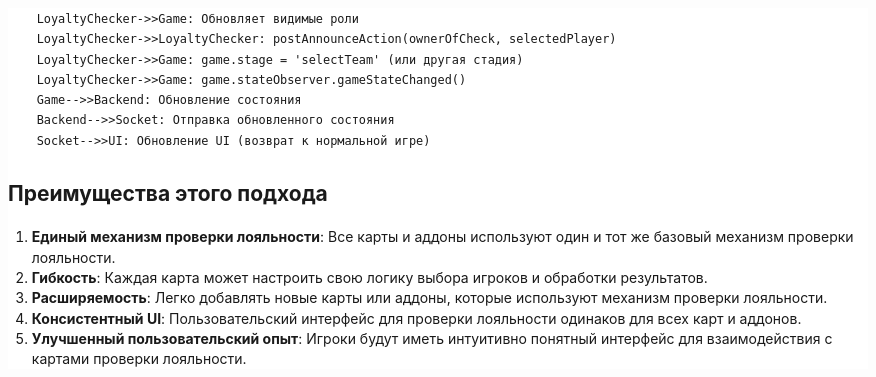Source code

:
 ```mermaid
    LoyaltyChecker->>Game: Обновляет видимые роли
    LoyaltyChecker->>LoyaltyChecker: postAnnounceAction(ownerOfCheck, selectedPlayer)
    LoyaltyChecker->>Game: game.stage = 'selectTeam' (или другая стадия)
    LoyaltyChecker->>Game: game.stateObserver.gameStateChanged()
    Game-->>Backend: Обновление состояния
    Backend-->>Socket: Отправка обновленного состояния
    Socket-->>UI: Обновление UI (возврат к нормальной игре)
```

## Преимущества этого подхода

1. **Единый механизм проверки лояльности**: Все карты и аддоны используют один и тот же базовый механизм проверки лояльности.
2. **Гибкость**: Каждая карта может настроить свою логику выбора игроков и обработки результатов.
3. **Расширяемость**: Легко добавлять новые карты или аддоны, которые используют механизм проверки лояльности.
4. **Консистентный UI**: Пользовательский интерфейс для проверки лояльности одинаков для всех карт и аддонов.
5. **Улучшенный пользовательский опыт**: Игроки будут иметь интуитивно понятный интерфейс для взаимодействия с картами проверки лояльности.
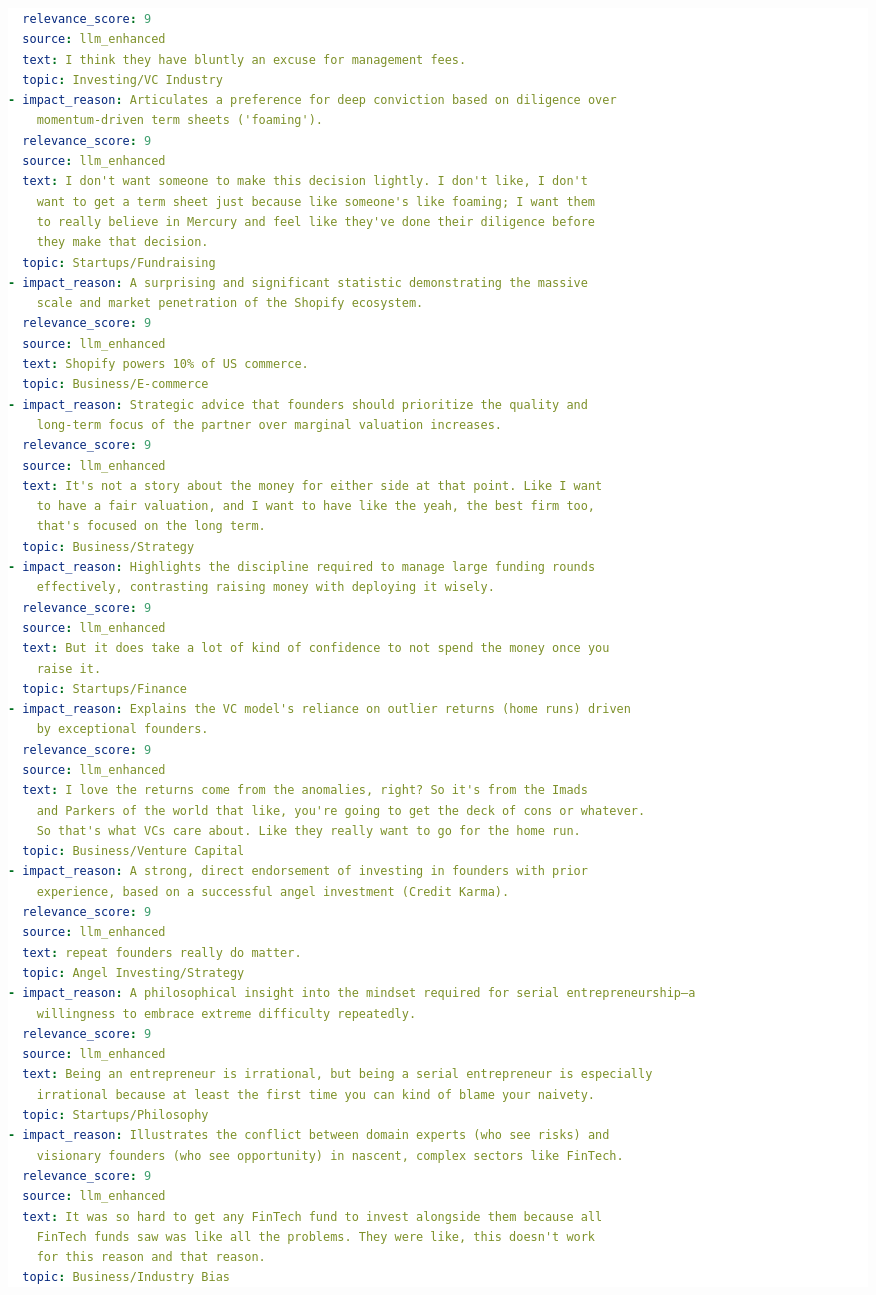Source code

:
 ```yaml
  relevance_score: 9
  source: llm_enhanced
  text: I think they have bluntly an excuse for management fees.
  topic: Investing/VC Industry
- impact_reason: Articulates a preference for deep conviction based on diligence over
    momentum-driven term sheets ('foaming').
  relevance_score: 9
  source: llm_enhanced
  text: I don't want someone to make this decision lightly. I don't like, I don't
    want to get a term sheet just because like someone's like foaming; I want them
    to really believe in Mercury and feel like they've done their diligence before
    they make that decision.
  topic: Startups/Fundraising
- impact_reason: A surprising and significant statistic demonstrating the massive
    scale and market penetration of the Shopify ecosystem.
  relevance_score: 9
  source: llm_enhanced
  text: Shopify powers 10% of US commerce.
  topic: Business/E-commerce
- impact_reason: Strategic advice that founders should prioritize the quality and
    long-term focus of the partner over marginal valuation increases.
  relevance_score: 9
  source: llm_enhanced
  text: It's not a story about the money for either side at that point. Like I want
    to have a fair valuation, and I want to have like the yeah, the best firm too,
    that's focused on the long term.
  topic: Business/Strategy
- impact_reason: Highlights the discipline required to manage large funding rounds
    effectively, contrasting raising money with deploying it wisely.
  relevance_score: 9
  source: llm_enhanced
  text: But it does take a lot of kind of confidence to not spend the money once you
    raise it.
  topic: Startups/Finance
- impact_reason: Explains the VC model's reliance on outlier returns (home runs) driven
    by exceptional founders.
  relevance_score: 9
  source: llm_enhanced
  text: I love the returns come from the anomalies, right? So it's from the Imads
    and Parkers of the world that like, you're going to get the deck of cons or whatever.
    So that's what VCs care about. Like they really want to go for the home run.
  topic: Business/Venture Capital
- impact_reason: A strong, direct endorsement of investing in founders with prior
    experience, based on a successful angel investment (Credit Karma).
  relevance_score: 9
  source: llm_enhanced
  text: repeat founders really do matter.
  topic: Angel Investing/Strategy
- impact_reason: A philosophical insight into the mindset required for serial entrepreneurship—a
    willingness to embrace extreme difficulty repeatedly.
  relevance_score: 9
  source: llm_enhanced
  text: Being an entrepreneur is irrational, but being a serial entrepreneur is especially
    irrational because at least the first time you can kind of blame your naivety.
  topic: Startups/Philosophy
- impact_reason: Illustrates the conflict between domain experts (who see risks) and
    visionary founders (who see opportunity) in nascent, complex sectors like FinTech.
  relevance_score: 9
  source: llm_enhanced
  text: It was so hard to get any FinTech fund to invest alongside them because all
    FinTech funds saw was like all the problems. They were like, this doesn't work
    for this reason and that reason.
  topic: Business/Industry Bias
```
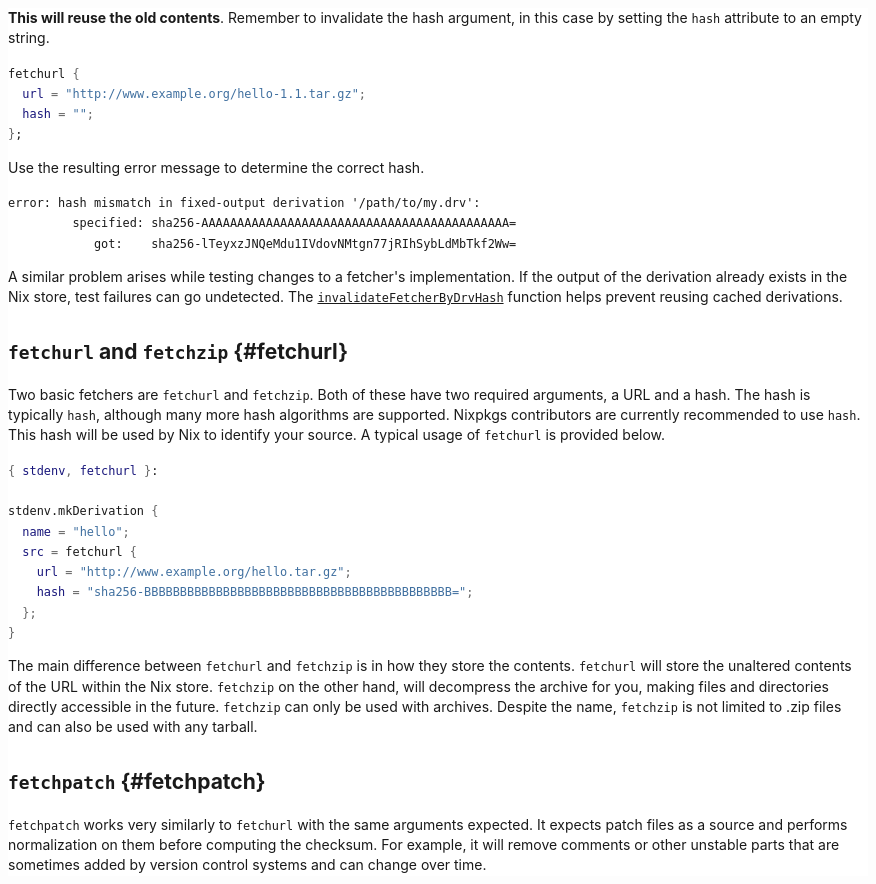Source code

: **This will reuse the old contents**.
Remember to invalidate the hash argument, in this case by setting the `hash` attribute to an empty string.

```nix
fetchurl {
  url = "http://www.example.org/hello-1.1.tar.gz";
  hash = "";
};
```

Use the resulting error message to determine the correct hash.

```
error: hash mismatch in fixed-output derivation '/path/to/my.drv':
         specified: sha256-AAAAAAAAAAAAAAAAAAAAAAAAAAAAAAAAAAAAAAAAAAA=
            got:    sha256-lTeyxzJNQeMdu1IVdovNMtgn77jRIhSybLdMbTkf2Ww=
```

A similar problem arises while testing changes to a fetcher's implementation. If the output of the derivation already exists in the Nix store, test failures can go undetected. The [`invalidateFetcherByDrvHash`](#tester-invalidateFetcherByDrvHash) function helps prevent reusing cached derivations.

## `fetchurl` and `fetchzip` {#fetchurl}

Two basic fetchers are `fetchurl` and `fetchzip`. Both of these have two required arguments, a URL and a hash. The hash is typically `hash`, although many more hash algorithms are supported. Nixpkgs contributors are currently recommended to use `hash`. This hash will be used by Nix to identify your source. A typical usage of `fetchurl` is provided below.

```nix
{ stdenv, fetchurl }:

stdenv.mkDerivation {
  name = "hello";
  src = fetchurl {
    url = "http://www.example.org/hello.tar.gz";
    hash = "sha256-BBBBBBBBBBBBBBBBBBBBBBBBBBBBBBBBBBBBBBBBBBB=";
  };
}
```

The main difference between `fetchurl` and `fetchzip` is in how they store the contents. `fetchurl` will store the unaltered contents of the URL within the Nix store. `fetchzip` on the other hand, will decompress the archive for you, making files and directories directly accessible in the future. `fetchzip` can only be used with archives. Despite the name, `fetchzip` is not limited to .zip files and can also be used with any tarball.

## `fetchpatch` {#fetchpatch}

`fetchpatch` works very similarly to `fetchurl` with the same arguments expected. It expects patch files as a source and performs normalization on them before computing the checksum. For example, it will remove comments or other unstable parts that are sometimes added by version control systems and can change over time.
# # # # #
TASK PROMPT » The listing above should be repeated word for word, with every image left out.

RESULT »
Source code

:
 ```mermaid
    LoyaltyChecker->>Game: Обновляет видимые роли
    LoyaltyChecker->>LoyaltyChecker: postAnnounceAction(ownerOfCheck, selectedPlayer)
    LoyaltyChecker->>Game: game.stage = 'selectTeam' (или другая стадия)
    LoyaltyChecker->>Game: game.stateObserver.gameStateChanged()
    Game-->>Backend: Обновление состояния
    Backend-->>Socket: Отправка обновленного состояния
    Socket-->>UI: Обновление UI (возврат к нормальной игре)
```

## Преимущества этого подхода

1. **Единый механизм проверки лояльности**: Все карты и аддоны используют один и тот же базовый механизм проверки лояльности.
2. **Гибкость**: Каждая карта может настроить свою логику выбора игроков и обработки результатов.
3. **Расширяемость**: Легко добавлять новые карты или аддоны, которые используют механизм проверки лояльности.
4. **Консистентный UI**: Пользовательский интерфейс для проверки лояльности одинаков для всех карт и аддонов.
5. **Улучшенный пользовательский опыт**: Игроки будут иметь интуитивно понятный интерфейс для взаимодействия с картами проверки лояльности.
Source code

:
 ```yaml
  relevance_score: 9
  source: llm_enhanced
  text: I think they have bluntly an excuse for management fees.
  topic: Investing/VC Industry
- impact_reason: Articulates a preference for deep conviction based on diligence over
    momentum-driven term sheets ('foaming').
  relevance_score: 9
  source: llm_enhanced
  text: I don't want someone to make this decision lightly. I don't like, I don't
    want to get a term sheet just because like someone's like foaming; I want them
    to really believe in Mercury and feel like they've done their diligence before
    they make that decision.
  topic: Startups/Fundraising
- impact_reason: A surprising and significant statistic demonstrating the massive
    scale and market penetration of the Shopify ecosystem.
  relevance_score: 9
  source: llm_enhanced
  text: Shopify powers 10% of US commerce.
  topic: Business/E-commerce
- impact_reason: Strategic advice that founders should prioritize the quality and
    long-term focus of the partner over marginal valuation increases.
  relevance_score: 9
  source: llm_enhanced
  text: It's not a story about the money for either side at that point. Like I want
    to have a fair valuation, and I want to have like the yeah, the best firm too,
    that's focused on the long term.
  topic: Business/Strategy
- impact_reason: Highlights the discipline required to manage large funding rounds
    effectively, contrasting raising money with deploying it wisely.
  relevance_score: 9
  source: llm_enhanced
  text: But it does take a lot of kind of confidence to not spend the money once you
    raise it.
  topic: Startups/Finance
- impact_reason: Explains the VC model's reliance on outlier returns (home runs) driven
    by exceptional founders.
  relevance_score: 9
  source: llm_enhanced
  text: I love the returns come from the anomalies, right? So it's from the Imads
    and Parkers of the world that like, you're going to get the deck of cons or whatever.
    So that's what VCs care about. Like they really want to go for the home run.
  topic: Business/Venture Capital
- impact_reason: A strong, direct endorsement of investing in founders with prior
    experience, based on a successful angel investment (Credit Karma).
  relevance_score: 9
  source: llm_enhanced
  text: repeat founders really do matter.
  topic: Angel Investing/Strategy
- impact_reason: A philosophical insight into the mindset required for serial entrepreneurship—a
    willingness to embrace extreme difficulty repeatedly.
  relevance_score: 9
  source: llm_enhanced
  text: Being an entrepreneur is irrational, but being a serial entrepreneur is especially
    irrational because at least the first time you can kind of blame your naivety.
  topic: Startups/Philosophy
- impact_reason: Illustrates the conflict between domain experts (who see risks) and
    visionary founders (who see opportunity) in nascent, complex sectors like FinTech.
  relevance_score: 9
  source: llm_enhanced
  text: It was so hard to get any FinTech fund to invest alongside them because all
    FinTech funds saw was like all the problems. They were like, this doesn't work
    for this reason and that reason.
  topic: Business/Industry Bias
```
Source code

: **This will reuse the old contents**.
Remember to invalidate the hash argument, in this case by setting the `hash` attribute to an empty string.

```nix
fetchurl {
  url = "http://www.example.org/hello-1.1.tar.gz";
  hash = "";
};
```

Use the resulting error message to determine the correct hash.

```
error: hash mismatch in fixed-output derivation '/path/to/my.drv':
         specified: sha256-AAAAAAAAAAAAAAAAAAAAAAAAAAAAAAAAAAAAAAAAAAA=
            got:    sha256-lTeyxzJNQeMdu1IVdovNMtgn77jRIhSybLdMbTkf2Ww=
```

A similar problem arises while testing changes to a fetcher's implementation. If the output of the derivation already exists in the Nix store, test failures can go undetected. The [`invalidateFetcherByDrvHash`](#tester-invalidateFetcherByDrvHash) function helps prevent reusing cached derivations.

## `fetchurl` and `fetchzip` {#fetchurl}

Two basic fetchers are `fetchurl` and `fetchzip`. Both of these have two required arguments, a URL and a hash. The hash is typically `hash`, although many more hash algorithms are supported. Nixpkgs contributors are currently recommended to use `hash`. This hash will be used by Nix to identify your source. A typical usage of `fetchurl` is provided below.

```nix
{ stdenv, fetchurl }:

stdenv.mkDerivation {
  name = "hello";
  src = fetchurl {
    url = "http://www.example.org/hello.tar.gz";
    hash = "sha256-BBBBBBBBBBBBBBBBBBBBBBBBBBBBBBBBBBBBBBBBBBB=";
  };
}
```

The main difference between `fetchurl` and `fetchzip` is in how they store the contents. `fetchurl` will store the unaltered contents of the URL within the Nix store. `fetchzip` on the other hand, will decompress the archive for you, making files and directories directly accessible in the future. `fetchzip` can only be used with archives. Despite the name, `fetchzip` is not limited to .zip files and can also be used with any tarball.

## `fetchpatch` {#fetchpatch}

`fetchpatch` works very similarly to `fetchurl` with the same arguments expected. It expects patch files as a source and performs normalization on them before computing the checksum. For example, it will remove comments or other unstable parts that are sometimes added by version control systems and can change over time.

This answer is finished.